▶ _Source document_:
· · · · · · ·

Queens CD14 — Far Rockaway / Broad Channel other-larceny is the headline signal this month, the most statistically distinct single move in New York's March 2026 briefing. Sexual assault spikes across multiple neighborhoods — Bronx CD12 — Williamsbridge / Baychester, Brooklyn CD11 — Bensonhurst, and Queens CD8 — Hillcrest / Fresh Meadows all appear in the top five — had been the dominant category in recent rankings, but other-larceny in Far Rockaway is the freshest move this period.
Citywide volume is down 6.9% against the prior 12 months — 258,033 incidents against 277,228. Across 59 neighborhoods, the month produced 129 total signals: 59 sustained-shift signals, 50 below-trend signals, and 19 spikes, with 1 zero-event signal. The spike count is concentrated in a handful of categories, with sexual assault and other-larceny accounting for four of the five top-ranked moves. Brooklyn CD9 — South Crown Heights / Lefferts Gardens also registered a fresh aggravated-assault spike.

· · · · · · ·

▶ _Set of tasks_:
1. According to the March 2026 crime briefing, how many total signals did the month produce across 59 neighborhoods?
2. Duplicate the passage of the March 2026 crime briefing from "Citywide volume is" to "fresh aggravated-assault spike.".
3. Extend the March 2026 crime briefing with the section that follows its final sentence.

▶ _Raw data_:

· · · · · · ·

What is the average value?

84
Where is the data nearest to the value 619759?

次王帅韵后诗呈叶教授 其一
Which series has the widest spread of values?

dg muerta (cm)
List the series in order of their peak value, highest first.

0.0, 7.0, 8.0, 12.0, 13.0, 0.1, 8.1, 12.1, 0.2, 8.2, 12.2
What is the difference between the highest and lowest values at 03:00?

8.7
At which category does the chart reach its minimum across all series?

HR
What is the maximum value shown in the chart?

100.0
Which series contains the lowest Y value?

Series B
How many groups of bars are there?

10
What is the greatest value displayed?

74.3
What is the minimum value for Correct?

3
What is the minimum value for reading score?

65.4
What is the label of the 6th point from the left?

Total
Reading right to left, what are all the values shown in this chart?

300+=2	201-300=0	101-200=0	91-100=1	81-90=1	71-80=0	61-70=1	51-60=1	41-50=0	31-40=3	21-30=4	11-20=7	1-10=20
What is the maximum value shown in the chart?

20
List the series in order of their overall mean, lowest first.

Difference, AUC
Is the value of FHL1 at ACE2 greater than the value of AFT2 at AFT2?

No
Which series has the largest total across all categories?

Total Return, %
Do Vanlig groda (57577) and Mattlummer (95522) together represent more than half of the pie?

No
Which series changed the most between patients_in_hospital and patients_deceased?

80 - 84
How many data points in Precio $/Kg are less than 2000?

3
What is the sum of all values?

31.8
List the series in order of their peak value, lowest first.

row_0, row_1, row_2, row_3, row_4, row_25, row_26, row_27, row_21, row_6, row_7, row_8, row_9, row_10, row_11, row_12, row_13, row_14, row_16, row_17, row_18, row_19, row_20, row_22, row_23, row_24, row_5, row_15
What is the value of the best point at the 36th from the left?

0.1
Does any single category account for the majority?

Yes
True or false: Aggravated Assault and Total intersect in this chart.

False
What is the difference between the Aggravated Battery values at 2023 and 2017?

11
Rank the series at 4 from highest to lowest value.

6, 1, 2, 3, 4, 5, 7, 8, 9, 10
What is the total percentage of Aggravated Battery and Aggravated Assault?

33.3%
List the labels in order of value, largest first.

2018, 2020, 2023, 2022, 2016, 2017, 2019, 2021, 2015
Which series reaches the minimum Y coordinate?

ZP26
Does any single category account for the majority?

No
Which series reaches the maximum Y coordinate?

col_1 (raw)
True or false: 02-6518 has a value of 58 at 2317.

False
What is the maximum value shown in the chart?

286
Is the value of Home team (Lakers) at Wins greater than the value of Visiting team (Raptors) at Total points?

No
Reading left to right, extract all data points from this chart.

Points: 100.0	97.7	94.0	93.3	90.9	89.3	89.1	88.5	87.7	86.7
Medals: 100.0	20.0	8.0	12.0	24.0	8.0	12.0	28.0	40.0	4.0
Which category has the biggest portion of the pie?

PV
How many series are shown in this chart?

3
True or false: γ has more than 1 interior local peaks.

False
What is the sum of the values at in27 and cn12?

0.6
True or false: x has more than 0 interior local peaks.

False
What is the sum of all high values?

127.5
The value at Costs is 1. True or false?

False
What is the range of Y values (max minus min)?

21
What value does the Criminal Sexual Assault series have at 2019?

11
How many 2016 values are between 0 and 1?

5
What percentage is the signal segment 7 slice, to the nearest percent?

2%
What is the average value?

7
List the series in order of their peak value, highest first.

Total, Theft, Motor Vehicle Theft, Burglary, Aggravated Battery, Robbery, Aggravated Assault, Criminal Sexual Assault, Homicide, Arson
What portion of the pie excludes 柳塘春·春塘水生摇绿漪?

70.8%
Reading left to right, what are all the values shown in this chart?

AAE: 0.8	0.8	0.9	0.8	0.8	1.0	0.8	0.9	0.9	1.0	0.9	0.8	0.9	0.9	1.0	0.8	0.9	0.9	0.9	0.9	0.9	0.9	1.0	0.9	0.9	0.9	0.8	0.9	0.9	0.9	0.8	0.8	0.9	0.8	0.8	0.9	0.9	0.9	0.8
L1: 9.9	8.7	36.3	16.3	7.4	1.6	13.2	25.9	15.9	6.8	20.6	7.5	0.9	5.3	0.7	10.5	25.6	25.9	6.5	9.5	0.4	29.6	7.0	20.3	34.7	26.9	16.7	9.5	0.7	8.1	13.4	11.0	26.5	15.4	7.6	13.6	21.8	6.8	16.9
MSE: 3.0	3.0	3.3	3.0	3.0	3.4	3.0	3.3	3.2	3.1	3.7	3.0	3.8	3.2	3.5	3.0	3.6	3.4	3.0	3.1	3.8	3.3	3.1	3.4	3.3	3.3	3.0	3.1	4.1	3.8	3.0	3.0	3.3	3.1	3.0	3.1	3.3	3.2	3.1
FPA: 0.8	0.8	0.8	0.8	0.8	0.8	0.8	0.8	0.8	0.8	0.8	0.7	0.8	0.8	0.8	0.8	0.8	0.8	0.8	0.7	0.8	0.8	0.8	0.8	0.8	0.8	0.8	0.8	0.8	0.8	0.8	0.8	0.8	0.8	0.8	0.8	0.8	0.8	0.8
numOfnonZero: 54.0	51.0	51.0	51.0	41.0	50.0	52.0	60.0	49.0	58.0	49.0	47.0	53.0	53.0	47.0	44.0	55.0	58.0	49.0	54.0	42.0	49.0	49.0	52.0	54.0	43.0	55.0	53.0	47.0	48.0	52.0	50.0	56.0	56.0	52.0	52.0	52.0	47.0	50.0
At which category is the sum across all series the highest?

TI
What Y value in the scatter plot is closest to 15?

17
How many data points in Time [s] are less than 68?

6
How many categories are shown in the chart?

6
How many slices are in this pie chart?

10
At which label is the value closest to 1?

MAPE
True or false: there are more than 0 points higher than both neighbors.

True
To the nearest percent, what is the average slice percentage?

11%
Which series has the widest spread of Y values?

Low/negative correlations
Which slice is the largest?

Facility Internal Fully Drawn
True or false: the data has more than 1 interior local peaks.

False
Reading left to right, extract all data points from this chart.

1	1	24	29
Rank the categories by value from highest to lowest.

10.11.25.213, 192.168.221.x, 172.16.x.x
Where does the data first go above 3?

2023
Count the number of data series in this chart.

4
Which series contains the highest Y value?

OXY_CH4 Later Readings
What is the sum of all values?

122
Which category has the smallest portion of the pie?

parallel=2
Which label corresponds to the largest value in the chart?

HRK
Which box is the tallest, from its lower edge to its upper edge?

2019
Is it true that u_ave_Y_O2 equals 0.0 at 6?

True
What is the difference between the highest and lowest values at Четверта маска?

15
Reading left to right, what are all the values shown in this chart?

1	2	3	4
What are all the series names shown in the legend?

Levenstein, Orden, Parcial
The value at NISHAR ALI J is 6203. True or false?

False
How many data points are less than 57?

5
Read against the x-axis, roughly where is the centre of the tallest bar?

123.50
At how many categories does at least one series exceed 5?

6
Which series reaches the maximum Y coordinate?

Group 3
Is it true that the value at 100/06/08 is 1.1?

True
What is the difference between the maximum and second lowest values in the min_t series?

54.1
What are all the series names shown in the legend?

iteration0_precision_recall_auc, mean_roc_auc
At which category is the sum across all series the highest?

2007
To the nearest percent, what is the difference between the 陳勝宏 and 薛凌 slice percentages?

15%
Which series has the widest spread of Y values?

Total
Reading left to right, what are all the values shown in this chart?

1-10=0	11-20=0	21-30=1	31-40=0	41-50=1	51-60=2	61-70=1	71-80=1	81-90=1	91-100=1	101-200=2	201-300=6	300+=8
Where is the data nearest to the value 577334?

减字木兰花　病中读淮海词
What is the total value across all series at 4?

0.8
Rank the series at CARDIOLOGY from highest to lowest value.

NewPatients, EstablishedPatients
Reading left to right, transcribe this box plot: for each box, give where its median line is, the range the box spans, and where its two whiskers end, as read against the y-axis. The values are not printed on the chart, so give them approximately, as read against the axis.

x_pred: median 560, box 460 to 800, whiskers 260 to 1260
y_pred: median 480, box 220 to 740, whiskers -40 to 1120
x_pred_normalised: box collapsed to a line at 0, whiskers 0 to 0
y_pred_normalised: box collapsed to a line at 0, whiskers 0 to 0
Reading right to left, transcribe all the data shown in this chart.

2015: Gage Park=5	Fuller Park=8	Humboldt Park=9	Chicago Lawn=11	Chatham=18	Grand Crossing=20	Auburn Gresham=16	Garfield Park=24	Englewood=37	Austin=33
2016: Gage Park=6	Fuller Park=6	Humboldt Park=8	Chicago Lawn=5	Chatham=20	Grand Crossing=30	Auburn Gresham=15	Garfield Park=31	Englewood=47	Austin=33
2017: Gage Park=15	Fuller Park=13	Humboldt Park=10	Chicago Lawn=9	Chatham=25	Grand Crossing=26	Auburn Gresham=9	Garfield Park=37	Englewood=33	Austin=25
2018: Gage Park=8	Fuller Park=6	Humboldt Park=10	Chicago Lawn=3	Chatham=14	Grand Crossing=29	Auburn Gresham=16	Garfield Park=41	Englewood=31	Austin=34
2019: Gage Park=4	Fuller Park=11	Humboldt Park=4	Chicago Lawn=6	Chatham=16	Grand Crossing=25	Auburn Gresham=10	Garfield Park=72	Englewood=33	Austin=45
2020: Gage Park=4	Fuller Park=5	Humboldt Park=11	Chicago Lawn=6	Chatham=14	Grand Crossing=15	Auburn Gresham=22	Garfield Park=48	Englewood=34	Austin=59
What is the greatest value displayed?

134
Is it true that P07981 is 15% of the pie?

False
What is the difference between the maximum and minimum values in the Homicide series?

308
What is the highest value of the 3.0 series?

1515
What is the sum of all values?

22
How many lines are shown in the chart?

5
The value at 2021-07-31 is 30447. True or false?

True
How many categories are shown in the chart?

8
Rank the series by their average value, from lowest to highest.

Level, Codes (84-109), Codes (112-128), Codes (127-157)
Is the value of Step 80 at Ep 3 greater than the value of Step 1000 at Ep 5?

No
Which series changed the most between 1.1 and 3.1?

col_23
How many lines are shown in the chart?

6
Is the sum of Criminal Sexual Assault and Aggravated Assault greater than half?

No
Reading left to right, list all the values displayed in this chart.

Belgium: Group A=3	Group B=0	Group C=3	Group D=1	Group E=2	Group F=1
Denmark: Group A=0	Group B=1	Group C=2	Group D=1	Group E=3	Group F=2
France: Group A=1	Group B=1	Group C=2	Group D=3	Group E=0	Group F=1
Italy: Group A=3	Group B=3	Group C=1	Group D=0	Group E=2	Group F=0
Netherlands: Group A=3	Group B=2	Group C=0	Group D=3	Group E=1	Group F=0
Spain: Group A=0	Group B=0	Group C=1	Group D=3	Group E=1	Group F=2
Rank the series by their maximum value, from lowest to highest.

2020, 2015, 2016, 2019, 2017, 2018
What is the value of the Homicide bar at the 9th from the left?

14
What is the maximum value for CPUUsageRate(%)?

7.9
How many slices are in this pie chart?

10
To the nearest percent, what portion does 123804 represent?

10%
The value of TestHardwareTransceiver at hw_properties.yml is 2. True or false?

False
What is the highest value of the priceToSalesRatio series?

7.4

· · · · · · ·

▶ _Responses to the exercise_:
1. 129 total signals.

2.
Citywide volume is down 6.9% against the prior 12 months — 258,033 incidents against 277,228. Across 59 neighborhoods, the month produced 129 total signals: 59 sustained-shift signals, 50 below-trend signals, and 19 spikes, with 1 zero-event signal. The spike count is concentrated in a handful of categories, with sexual assault and other-larceny accounting for four of the five top-ranked moves. Brooklyn CD9 — South Crown Heights / Lefferts Gardens also registered a fresh aggravated-assault spike.

3.
The broader arc here is a citywide decline that has held for at least 12 months, with the March mix consistent with prior months: sustained-shift and drop signals outnumber spikes by a wide margin. The sexual assault signals across three boroughs are worth tracking in April — whether they cluster further or dissipate will determine whether this is a structural move or a noisy month in a limited-volume category.
Sustained drops worth naming
Arson ran below trend in the trailing 12 months — 39% down from the year before. Sustained shifts often precede a baseline reset; we surface them at the same prominence as spikes.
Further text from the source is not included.